Badan Meteorologi, Klimatologi, dan Geofisika (BMKG) menepis hoaks tentang gelombang panas yang sedang terjadi di Indonesia.
"Berita yang beredar ini tentu tidak tepat dan tidak benar atau hoaks, karena kondisi suhu panas dan terik saat ini tidak bisa dikatakan sebagai gelombang panas," ujar Pelaksana tugas Deputi Bidang Klimatologi Urip Haryoko dalam keterangan tertulisnya di Jakarta, Sabtu.
Hoaks tentang hal itu, antara lain menyebutkan saat ini cuaca sangat panas, suhu pada siang hari bisa mencapai 40 derajat Celcius, dianjurkan untuk menghindari minum es atau air dingin.
Urip menerangkan gelombang panas terjadi pada wilayah yang terletak pada lintang menengah dan tinggi, sedangkan Indonesia terletak di wilayah ekuator yang secara sistem dinamika cuaca tidak memungkinkan terjadinya gelombang panas.
Gelombang panas dalam ilmu cuaca dan iklim didefinisikan sebagai periode cuaca (suhu) panas yang tidak biasa yang biasanya berlangsung setidaknya lima hari berturut-turut atau lebih (sesuai batasan Badan Meteorologi Dunia atau WMO) disertai oleh kelembapan udara yang tinggi.
Baca juga: Gempa magnitudo 4,8 Bali akibat sesar lokal, sebabkan sejumlah kerusakan
Untuk dianggap sebagai gelombang panas, suatu lokasi harus mencatat suhu maksimum harian melebihi ambang batas statistik, misalnya lima derajat Celcius lebih panas dari rata-rata klimatologis suhu maksimum, serta setidaknya telah berlangsung dalam lima hari berturut-turut.

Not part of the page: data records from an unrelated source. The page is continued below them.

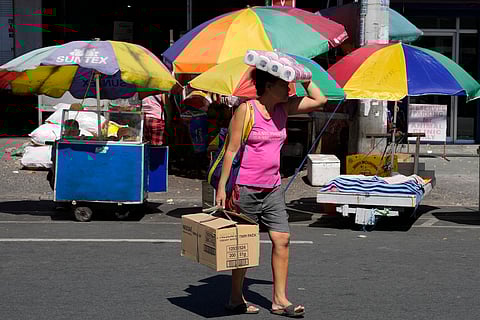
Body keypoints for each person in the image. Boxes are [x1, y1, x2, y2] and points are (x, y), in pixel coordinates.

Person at [216, 69, 327, 317]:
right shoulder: (247, 110)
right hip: (245, 188)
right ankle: (235, 297)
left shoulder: (283, 109)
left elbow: (320, 100)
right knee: (245, 246)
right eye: (283, 84)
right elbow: (231, 151)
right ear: (267, 86)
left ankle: (279, 300)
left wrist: (305, 78)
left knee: (282, 240)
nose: (288, 88)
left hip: (273, 188)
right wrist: (222, 187)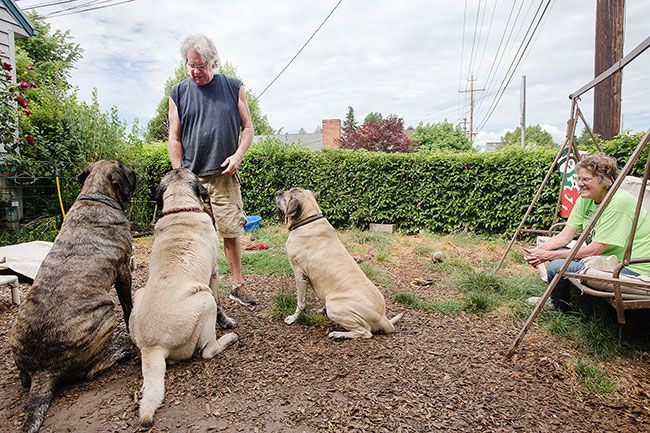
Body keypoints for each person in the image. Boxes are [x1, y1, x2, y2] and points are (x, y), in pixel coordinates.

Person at [168, 34, 257, 306]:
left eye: (202, 65)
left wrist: (238, 155)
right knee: (193, 236)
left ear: (214, 62)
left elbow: (249, 128)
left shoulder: (233, 87)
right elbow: (174, 137)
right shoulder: (178, 92)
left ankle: (237, 285)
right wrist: (179, 175)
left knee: (230, 232)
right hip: (192, 179)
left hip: (223, 177)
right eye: (191, 65)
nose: (196, 71)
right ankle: (197, 287)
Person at [524, 154, 650, 312]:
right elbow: (565, 236)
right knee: (554, 251)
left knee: (556, 264)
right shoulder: (586, 198)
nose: (579, 184)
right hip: (604, 258)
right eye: (578, 178)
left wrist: (548, 256)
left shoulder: (618, 202)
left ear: (604, 180)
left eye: (586, 179)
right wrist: (538, 251)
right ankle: (557, 298)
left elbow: (596, 249)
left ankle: (559, 307)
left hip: (631, 267)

"Apabila suhu maksimum tersebut terjadi dalam rentang rata-ratanya dan tidak berlangsung lama maka tidak dikatakan sebagai gelombang panas," ujar dia.
Ia menambahkan gelombang panas umumnya terjadi berkaitan dengan berkembanganya pola cuaca sistem tekanan atmosfer tinggi di suatu area secara persisten dalam beberapa hari. Dalam sistem tekanan tinggi tersebut, terjadi pergerakan udara dari atmosfer bagian atas menuju permukaan (subsidensi) sehingga termampatkan dan suhunya meningkat.
Baca juga: Kepala BMKG: Ilmu titen nelayan "ambyar" akibat perubahan iklim
Pusat tekanan atmosfer tinggi ini menyulitkan aliran udara dari daerah lain masuk ke area tersebut. Semakin lama sistem tekanan tinggi ini berkembang di suatu area, semakin meningkat panas di area tersebut, dan semakin sulit awan tumbuh di wilayah tersebut.
"Suhu panas yang terjadi di wilayah Indonesia merupakan fenomena akibat dari adanya gerak semu Matahari yang merupakan suatu siklus yang biasa dan terjadi setiap tahun, sehingga potensi suhu udara panas seperti ini juga dapat berulang pada periode yang sama setiap tahunnya," kata dia.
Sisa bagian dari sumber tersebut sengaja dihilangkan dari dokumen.